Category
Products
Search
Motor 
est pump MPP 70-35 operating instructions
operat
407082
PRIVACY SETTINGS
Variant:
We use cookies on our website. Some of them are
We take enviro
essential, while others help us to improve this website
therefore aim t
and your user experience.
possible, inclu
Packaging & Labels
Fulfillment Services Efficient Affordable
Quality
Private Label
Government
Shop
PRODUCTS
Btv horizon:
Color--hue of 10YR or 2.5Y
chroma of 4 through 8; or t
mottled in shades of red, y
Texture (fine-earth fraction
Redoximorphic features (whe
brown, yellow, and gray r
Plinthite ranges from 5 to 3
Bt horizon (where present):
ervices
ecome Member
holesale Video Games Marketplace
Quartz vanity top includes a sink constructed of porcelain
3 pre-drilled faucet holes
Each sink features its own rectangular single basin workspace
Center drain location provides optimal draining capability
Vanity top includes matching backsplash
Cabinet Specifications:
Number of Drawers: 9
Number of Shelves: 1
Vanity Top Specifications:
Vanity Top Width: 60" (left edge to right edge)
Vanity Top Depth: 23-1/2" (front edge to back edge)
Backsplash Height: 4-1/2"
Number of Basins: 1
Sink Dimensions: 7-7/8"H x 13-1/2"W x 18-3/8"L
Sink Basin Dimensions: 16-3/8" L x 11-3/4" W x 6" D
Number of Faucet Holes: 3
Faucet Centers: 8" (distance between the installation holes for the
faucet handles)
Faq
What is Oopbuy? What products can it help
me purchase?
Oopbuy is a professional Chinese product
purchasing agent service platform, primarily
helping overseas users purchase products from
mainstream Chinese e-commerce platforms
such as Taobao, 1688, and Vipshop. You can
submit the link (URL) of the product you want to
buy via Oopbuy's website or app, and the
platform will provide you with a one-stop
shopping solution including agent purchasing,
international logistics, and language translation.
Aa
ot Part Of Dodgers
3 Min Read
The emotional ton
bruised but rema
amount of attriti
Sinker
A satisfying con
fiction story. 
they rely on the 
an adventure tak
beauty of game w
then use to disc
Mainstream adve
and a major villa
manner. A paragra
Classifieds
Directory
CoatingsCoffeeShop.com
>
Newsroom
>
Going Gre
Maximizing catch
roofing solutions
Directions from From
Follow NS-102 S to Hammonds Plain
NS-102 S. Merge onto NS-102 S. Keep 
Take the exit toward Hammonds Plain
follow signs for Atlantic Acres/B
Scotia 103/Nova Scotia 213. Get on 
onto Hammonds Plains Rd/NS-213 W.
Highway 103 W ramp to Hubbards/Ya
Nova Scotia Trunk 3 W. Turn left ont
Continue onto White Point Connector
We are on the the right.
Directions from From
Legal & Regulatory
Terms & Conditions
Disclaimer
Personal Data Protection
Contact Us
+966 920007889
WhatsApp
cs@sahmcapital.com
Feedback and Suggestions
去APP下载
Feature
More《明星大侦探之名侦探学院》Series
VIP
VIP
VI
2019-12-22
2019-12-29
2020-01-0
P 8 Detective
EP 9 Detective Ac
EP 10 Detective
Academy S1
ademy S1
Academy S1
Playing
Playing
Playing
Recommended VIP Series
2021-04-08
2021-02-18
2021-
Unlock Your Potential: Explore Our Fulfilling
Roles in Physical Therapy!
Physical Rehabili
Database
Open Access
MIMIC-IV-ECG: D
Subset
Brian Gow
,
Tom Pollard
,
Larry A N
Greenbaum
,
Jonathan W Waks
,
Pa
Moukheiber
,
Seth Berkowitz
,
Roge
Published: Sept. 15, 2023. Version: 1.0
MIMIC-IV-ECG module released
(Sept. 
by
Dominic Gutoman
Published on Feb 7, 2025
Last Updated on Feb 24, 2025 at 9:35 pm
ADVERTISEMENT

ASSIGNMENT :: Every record must be transcribed precisely, down to the last character.

THE COMPLETED TASK ::
Category
Products
Search
Motor 
est pump MPP 70-35 operating instructions
operat
407082
PRIVACY SETTINGS
Variant:
We use cookies on our website. Some of them are
We take enviro
essential, while others help us to improve this website
therefore aim t
and your user experience.
possible, inclu
Packaging & Labels
Fulfillment Services Efficient Affordable
Quality
Private Label
Government
Shop
PRODUCTS
Btv horizon:
Color--hue of 10YR or 2.5Y
chroma of 4 through 8; or t
mottled in shades of red, y
Texture (fine-earth fraction
Redoximorphic features (whe
brown, yellow, and gray r
Plinthite ranges from 5 to 3
Bt horizon (where present):
ervices
ecome Member
holesale Video Games Marketplace
Quartz vanity top includes a sink constructed of porcelain
3 pre-drilled faucet holes
Each sink features its own rectangular single basin workspace
Center drain location provides optimal draining capability
Vanity top includes matching backsplash
Cabinet Specifications:
Number of Drawers: 9
Number of Shelves: 1
Vanity Top Specifications:
Vanity Top Width: 60" (left edge to right edge)
Vanity Top Depth: 23-1/2" (front edge to back edge)
Backsplash Height: 4-1/2"
Number of Basins: 1
Sink Dimensions: 7-7/8"H x 13-1/2"W x 18-3/8"L
Sink Basin Dimensions: 16-3/8" L x 11-3/4" W x 6" D
Number of Faucet Holes: 3
Faucet Centers: 8" (distance between the installation holes for the
faucet handles)
Faq
What is Oopbuy? What products can it help
me purchase?
Oopbuy is a professional Chinese product
purchasing agent service platform, primarily
helping overseas users purchase products from
mainstream Chinese e-commerce platforms
such as Taobao, 1688, and Vipshop. You can
submit the link (URL) of the product you want to
buy via Oopbuy's website or app, and the
platform will provide you with a one-stop
shopping solution including agent purchasing,
international logistics, and language translation.
Aa
ot Part Of Dodgers
3 Min Read
The emotional ton
bruised but rema
amount of attriti
Sinker
A satisfying con
fiction story. 
they rely on the 
an adventure tak
beauty of game w
then use to disc
Mainstream adve
and a major villa
manner. A paragra
Classifieds
Directory
CoatingsCoffeeShop.com
>
Newsroom
>
Going Gre
Maximizing catch
roofing solutions
Directions from From
Follow NS-102 S to Hammonds Plain
NS-102 S. Merge onto NS-102 S. Keep 
Take the exit toward Hammonds Plain
follow signs for Atlantic Acres/B
Scotia 103/Nova Scotia 213. Get on 
onto Hammonds Plains Rd/NS-213 W.
Highway 103 W ramp to Hubbards/Ya
Nova Scotia Trunk 3 W. Turn left ont
Continue onto White Point Connector
We are on the the right.
Directions from From
Legal & Regulatory
Terms & Conditions
Disclaimer
Personal Data Protection
Contact Us
+966 920007889
WhatsApp
cs@sahmcapital.com
Feedback and Suggestions
去APP下载
Feature
More《明星大侦探之名侦探学院》Series
VIP
VIP
VI
2019-12-22
2019-12-29
2020-01-0
P 8 Detective
EP 9 Detective Ac
EP 10 Detective
Academy S1
ademy S1
Academy S1
Playing
Playing
Playing
Recommended VIP Series
2021-04-08
2021-02-18
2021-
Unlock Your Potential: Explore Our Fulfilling
Roles in Physical Therapy!
Physical Rehabili
Database
Open Access
MIMIC-IV-ECG: D
Subset
Brian Gow
,
Tom Pollard
,
Larry A N
Greenbaum
,
Jonathan W Waks
,
Pa
Moukheiber
,
Seth Berkowitz
,
Roge
Published: Sept. 15, 2023. Version: 1.0
MIMIC-IV-ECG module released
(Sept. 
by
Dominic Gutoman
Published on Feb 7, 2025
Last Updated on Feb 24, 2025 at 9:35 pm
ADVERTISEMENT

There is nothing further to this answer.